Así pues, no puedo sino manifestar mis reservas ante una poesía que me resulta conceptualmente pobre y, lo que es más doloroso, en exceso recargada y vacilante en cuanto al tono que debe adoptarse en cada momento. Valgan un par de ejemplos de su poesía final, la mejor considerada por la crítica. El poema “El abismo” comienza así: ¿Qué rictus se extasía en aire estanco/ qué intangibles equívocos?. Y la respuesta a pregunta tan altisonante llega cinco versos más abajo: Amigo, qué silencio/ en la profundidad de lo profundo. No se necesitaban tantas alforjas para tan corto viaje. Si de lo que se trataba era de mostrar la hondura existente en la nada -en el puro no, que diría Girondo- quizá hubiera sido más ajustado no emplear un tono grandilocuente, si no más bien ese otro que prefiere una simplicidad que se ajuste a tanta desnudez conceptual.

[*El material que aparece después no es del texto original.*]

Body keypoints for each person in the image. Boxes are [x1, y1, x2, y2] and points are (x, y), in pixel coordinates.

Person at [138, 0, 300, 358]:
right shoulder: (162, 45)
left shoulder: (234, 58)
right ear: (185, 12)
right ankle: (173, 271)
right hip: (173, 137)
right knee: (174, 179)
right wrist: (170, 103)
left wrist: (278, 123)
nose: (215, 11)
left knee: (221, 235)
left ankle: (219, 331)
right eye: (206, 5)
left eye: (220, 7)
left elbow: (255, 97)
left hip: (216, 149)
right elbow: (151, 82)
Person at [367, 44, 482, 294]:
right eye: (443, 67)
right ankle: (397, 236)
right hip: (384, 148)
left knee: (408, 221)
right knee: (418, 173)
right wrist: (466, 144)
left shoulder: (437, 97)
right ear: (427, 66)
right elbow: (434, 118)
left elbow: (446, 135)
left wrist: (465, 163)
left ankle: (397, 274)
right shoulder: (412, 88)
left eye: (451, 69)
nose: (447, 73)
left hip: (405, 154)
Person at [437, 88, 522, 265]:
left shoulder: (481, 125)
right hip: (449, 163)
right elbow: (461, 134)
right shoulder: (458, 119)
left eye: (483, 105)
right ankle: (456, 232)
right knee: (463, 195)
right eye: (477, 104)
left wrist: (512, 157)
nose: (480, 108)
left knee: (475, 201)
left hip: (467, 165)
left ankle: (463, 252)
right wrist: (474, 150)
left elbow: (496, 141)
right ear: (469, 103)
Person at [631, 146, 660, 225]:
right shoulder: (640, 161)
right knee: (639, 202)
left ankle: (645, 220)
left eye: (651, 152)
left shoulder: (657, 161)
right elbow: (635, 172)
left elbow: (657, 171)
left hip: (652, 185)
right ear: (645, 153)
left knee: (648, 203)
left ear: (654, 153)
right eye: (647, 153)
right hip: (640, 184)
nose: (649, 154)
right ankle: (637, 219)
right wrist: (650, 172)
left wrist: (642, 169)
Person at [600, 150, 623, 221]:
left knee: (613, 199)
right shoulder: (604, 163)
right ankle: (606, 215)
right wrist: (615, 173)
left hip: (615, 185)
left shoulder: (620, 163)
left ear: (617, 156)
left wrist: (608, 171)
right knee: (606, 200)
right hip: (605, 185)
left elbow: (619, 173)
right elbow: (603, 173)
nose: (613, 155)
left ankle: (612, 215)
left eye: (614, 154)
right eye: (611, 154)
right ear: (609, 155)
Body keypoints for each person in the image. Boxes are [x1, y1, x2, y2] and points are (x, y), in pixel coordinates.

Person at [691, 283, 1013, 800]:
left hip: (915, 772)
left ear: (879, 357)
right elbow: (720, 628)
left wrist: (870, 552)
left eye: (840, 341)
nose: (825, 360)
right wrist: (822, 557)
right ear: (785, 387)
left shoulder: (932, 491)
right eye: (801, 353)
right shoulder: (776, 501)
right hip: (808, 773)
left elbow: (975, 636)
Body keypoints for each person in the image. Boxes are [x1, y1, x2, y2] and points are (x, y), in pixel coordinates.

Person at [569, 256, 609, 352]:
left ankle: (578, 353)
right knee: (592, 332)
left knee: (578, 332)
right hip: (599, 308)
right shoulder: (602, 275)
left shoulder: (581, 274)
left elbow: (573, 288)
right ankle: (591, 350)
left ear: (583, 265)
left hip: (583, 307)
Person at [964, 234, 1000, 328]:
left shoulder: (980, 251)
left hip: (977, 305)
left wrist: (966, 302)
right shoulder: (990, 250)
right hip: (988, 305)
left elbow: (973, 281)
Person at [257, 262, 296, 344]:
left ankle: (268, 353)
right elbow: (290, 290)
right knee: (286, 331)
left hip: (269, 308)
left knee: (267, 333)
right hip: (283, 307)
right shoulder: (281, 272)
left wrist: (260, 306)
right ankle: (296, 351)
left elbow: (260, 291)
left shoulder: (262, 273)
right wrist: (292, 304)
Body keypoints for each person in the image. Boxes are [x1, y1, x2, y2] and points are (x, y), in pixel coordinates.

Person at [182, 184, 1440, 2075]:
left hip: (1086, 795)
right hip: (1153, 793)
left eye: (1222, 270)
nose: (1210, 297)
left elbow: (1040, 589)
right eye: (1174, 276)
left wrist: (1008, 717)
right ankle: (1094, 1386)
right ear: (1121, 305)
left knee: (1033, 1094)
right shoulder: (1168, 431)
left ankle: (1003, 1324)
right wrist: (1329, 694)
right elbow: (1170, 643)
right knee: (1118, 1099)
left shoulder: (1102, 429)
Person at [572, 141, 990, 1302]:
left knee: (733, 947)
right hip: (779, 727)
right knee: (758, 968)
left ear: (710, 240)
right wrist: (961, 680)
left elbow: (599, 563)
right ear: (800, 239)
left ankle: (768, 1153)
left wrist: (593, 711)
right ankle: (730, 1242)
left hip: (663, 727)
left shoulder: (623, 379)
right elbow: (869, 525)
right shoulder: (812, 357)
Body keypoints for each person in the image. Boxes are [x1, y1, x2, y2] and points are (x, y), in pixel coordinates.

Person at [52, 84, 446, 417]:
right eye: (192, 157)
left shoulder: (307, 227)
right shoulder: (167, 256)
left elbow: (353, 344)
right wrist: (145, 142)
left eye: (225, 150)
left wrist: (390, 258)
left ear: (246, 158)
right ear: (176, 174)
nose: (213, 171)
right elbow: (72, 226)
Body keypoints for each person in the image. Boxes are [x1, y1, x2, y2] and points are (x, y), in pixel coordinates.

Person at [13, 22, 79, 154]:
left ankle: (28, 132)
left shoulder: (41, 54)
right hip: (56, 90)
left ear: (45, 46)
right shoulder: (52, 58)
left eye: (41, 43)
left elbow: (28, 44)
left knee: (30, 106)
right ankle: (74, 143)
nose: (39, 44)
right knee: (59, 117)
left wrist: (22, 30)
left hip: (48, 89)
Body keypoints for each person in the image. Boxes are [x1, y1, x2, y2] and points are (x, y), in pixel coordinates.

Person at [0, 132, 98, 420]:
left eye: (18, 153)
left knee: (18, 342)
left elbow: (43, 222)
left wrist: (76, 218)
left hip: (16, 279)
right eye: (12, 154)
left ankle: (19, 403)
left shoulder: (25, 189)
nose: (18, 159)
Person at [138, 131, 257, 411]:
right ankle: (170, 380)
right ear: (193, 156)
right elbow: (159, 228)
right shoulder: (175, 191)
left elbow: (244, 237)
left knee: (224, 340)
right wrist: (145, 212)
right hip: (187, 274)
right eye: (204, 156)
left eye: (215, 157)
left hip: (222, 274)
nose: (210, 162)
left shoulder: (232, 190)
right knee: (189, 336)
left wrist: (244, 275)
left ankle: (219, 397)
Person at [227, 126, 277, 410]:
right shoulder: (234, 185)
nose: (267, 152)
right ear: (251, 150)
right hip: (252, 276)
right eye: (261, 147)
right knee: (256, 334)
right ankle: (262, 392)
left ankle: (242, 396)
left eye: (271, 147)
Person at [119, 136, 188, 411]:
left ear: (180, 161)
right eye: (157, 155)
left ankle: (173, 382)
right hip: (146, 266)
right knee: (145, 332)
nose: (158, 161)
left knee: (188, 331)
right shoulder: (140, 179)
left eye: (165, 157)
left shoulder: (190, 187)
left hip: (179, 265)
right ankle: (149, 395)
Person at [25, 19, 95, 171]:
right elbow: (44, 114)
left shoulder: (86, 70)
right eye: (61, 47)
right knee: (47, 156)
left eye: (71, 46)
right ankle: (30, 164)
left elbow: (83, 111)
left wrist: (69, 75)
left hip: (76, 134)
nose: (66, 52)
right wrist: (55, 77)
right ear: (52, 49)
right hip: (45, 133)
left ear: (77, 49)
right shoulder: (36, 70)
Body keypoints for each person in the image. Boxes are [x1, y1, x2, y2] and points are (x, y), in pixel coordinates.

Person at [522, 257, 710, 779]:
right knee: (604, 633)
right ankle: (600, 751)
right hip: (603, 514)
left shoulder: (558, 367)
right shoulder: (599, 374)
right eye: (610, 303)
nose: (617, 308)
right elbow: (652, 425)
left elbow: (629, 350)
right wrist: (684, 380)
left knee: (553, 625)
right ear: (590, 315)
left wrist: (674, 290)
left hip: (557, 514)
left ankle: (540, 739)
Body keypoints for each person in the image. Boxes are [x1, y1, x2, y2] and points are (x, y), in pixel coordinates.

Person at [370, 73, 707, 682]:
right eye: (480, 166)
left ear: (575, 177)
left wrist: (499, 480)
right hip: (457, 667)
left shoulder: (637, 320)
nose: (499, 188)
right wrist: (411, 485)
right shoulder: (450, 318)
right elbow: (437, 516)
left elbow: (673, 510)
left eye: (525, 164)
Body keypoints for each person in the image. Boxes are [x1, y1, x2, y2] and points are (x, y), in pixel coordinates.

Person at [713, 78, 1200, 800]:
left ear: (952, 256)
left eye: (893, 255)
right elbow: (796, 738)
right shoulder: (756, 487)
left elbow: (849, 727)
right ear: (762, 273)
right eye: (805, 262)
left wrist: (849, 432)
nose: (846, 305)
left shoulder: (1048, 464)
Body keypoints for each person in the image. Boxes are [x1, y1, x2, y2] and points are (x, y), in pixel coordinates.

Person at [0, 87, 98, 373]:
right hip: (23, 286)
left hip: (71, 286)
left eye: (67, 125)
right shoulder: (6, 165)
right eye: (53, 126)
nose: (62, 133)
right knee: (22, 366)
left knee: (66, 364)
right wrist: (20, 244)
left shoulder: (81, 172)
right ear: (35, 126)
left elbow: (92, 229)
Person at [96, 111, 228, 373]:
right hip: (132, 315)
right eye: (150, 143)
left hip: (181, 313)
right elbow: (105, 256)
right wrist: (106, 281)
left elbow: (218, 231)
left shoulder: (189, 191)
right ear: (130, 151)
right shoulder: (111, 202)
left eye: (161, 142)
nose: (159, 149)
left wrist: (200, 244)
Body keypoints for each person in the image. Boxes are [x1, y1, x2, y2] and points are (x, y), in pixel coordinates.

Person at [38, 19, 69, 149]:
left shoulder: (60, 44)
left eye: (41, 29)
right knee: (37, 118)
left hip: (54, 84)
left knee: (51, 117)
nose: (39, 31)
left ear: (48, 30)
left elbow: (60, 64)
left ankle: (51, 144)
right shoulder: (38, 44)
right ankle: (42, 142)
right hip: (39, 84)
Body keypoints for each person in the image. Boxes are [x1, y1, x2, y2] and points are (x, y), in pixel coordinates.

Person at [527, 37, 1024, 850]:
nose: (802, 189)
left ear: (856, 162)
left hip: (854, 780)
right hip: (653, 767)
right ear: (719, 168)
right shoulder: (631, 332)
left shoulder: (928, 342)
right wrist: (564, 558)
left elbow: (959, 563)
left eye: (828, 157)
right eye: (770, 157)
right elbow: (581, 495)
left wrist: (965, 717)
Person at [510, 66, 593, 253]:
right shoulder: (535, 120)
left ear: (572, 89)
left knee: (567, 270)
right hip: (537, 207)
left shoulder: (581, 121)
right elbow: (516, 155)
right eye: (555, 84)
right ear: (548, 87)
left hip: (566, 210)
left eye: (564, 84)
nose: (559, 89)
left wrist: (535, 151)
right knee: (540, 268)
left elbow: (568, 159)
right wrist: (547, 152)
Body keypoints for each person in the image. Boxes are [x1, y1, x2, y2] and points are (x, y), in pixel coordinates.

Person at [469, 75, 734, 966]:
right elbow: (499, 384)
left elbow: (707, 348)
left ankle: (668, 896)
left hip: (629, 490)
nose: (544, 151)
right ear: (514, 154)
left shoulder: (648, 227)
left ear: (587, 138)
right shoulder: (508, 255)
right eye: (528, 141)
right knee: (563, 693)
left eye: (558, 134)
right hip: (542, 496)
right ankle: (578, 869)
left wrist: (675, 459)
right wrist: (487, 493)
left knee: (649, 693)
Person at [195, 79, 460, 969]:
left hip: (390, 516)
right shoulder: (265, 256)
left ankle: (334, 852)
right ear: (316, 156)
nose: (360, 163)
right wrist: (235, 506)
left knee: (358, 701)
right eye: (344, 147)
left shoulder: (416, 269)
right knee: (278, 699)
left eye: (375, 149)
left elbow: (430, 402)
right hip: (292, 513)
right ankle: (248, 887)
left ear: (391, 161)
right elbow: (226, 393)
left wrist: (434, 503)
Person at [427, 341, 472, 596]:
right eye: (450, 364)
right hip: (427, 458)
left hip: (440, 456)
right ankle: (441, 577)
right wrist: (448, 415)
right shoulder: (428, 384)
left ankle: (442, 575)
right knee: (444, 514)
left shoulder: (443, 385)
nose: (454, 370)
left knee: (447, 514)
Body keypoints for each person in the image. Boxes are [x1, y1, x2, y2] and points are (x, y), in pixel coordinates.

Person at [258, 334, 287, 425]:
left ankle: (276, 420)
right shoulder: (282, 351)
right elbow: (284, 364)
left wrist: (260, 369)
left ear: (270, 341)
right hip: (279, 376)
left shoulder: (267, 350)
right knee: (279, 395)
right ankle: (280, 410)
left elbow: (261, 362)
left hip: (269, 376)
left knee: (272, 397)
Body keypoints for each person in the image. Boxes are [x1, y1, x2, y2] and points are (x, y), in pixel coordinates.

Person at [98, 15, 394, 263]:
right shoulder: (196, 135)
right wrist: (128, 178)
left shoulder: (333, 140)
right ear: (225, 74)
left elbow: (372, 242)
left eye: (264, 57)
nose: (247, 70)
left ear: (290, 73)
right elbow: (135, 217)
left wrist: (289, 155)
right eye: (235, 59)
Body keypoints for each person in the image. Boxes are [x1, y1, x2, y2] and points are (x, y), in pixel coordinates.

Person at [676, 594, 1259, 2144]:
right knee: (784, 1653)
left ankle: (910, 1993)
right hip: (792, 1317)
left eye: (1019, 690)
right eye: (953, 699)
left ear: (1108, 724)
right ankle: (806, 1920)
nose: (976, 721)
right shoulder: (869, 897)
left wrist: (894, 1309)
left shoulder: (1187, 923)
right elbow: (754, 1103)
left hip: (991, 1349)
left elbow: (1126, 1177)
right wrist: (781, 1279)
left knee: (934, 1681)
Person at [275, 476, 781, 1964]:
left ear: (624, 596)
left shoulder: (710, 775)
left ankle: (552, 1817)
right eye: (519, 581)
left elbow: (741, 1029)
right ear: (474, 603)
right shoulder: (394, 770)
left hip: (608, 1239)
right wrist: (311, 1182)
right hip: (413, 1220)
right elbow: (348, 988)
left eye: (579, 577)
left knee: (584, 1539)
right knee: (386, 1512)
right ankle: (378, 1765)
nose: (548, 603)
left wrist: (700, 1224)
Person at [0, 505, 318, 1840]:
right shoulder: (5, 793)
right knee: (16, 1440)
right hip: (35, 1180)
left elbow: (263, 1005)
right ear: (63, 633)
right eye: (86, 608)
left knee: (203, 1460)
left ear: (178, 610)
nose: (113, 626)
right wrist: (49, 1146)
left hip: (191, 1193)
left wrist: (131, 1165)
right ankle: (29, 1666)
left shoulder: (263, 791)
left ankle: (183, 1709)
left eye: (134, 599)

Otro poema de la última etapa se abre con estos dos versos: Qué distante la noche./ Qué recogido el campo. Y luego nos damos de bruces con el tercero: Qué estridular melancólico. Puede que estos chirridos estridulares sean originales, pero cuesta considerar la vaciedad del ser con el diccionario de la Real Academia bajo el brazo.
Hemos comenzado sugiriendo la relación entre las antología y el canon. Sin embargo, aunque resulte algo incómodo ejercer de abogado del diablo, me temo que todavía habrá que aguardar un poco para tomar como punto de referencia ineludible al poeta valenciano, tan sensible como irregular. No son pocos los nombres silenciados en su día, luego resucitados y, por último, devueltos al olvido. Poesía de poca pedrería y mucho pedregal, áspera en su dicción y fuerte en sus aspiraciones, la de César Simón ha conocido una cierta revalorización en los últimos años que todavía debe consolidarse en el tiempo. La abstracción conviene poco a una poesía como ésta, que, a base de rizar el rizo, trata de olvidar el propio acto de pensar, que es, por cierto, aquello que le da sentido.